When I get to the door, I have to smile. A large photo of Anthony and Nina is arranged beside it, displayed on an intricate gold stand.

Damn, Anthony’s mother is savage. It’s a fine enough photo…other than the fact that one of Nina’s eyes is half closed.

I knock, and the door is opened by a woman wearing what looks like a Red Lobster uniform—black pants, black shirt, red tie. “Welcome to Anthony and Nina’s happily ever after,” she says with a fixed smile that reminds me of a painted doll.

Yikes.

I plaster on a fixed smile of my own. “Thanks.”

Her eyes widen when she notices the flowers in my hand.

“I’ll take those for you, sir.”

“They’re gifts for Nina and Mrs. Rosings,” I say.
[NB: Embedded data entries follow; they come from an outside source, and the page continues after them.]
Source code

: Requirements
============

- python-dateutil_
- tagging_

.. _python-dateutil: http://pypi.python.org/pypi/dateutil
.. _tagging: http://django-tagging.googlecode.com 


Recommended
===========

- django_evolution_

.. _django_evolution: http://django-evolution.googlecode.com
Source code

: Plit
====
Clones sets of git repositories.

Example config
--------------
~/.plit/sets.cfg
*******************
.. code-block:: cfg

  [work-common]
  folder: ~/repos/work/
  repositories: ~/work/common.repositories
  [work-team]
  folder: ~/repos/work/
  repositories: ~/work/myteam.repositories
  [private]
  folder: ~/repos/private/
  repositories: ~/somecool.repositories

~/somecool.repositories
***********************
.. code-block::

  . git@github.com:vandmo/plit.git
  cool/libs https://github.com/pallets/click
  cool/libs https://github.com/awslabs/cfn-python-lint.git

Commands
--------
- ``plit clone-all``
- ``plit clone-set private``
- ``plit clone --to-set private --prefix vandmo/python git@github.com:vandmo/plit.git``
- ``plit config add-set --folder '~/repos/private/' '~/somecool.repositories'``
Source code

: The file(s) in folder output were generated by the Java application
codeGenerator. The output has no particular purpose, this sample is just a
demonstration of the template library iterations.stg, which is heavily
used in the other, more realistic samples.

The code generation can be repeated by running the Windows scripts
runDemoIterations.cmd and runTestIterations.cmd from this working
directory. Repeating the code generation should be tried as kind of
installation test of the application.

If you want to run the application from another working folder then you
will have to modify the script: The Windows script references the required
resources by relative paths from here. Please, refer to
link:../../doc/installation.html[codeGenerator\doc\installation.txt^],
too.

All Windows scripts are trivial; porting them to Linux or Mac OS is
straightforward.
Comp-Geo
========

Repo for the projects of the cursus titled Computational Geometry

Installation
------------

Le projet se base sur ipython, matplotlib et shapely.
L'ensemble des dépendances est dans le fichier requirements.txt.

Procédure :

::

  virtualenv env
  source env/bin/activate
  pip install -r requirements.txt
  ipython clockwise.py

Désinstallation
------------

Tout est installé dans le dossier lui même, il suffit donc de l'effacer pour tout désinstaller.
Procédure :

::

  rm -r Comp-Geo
“And I’m sure they’ll becherished,” she responds. I don’t need to be good at reading people to know they’ll be in the trash within the next five minutes. Wasteful as hell, but fine by me. It would just mean the gesture is being accepted in the spirit in which it was made.

I hand them over, and she directs me to the “drawing room” for cocktails and “light” conversation.

The contrarian in me wants to ask if I’ll be thrown out if I tell everyone I’m suffering from an existential dilemma, but I’m here to do a job, and so is she. I shut the fuck up.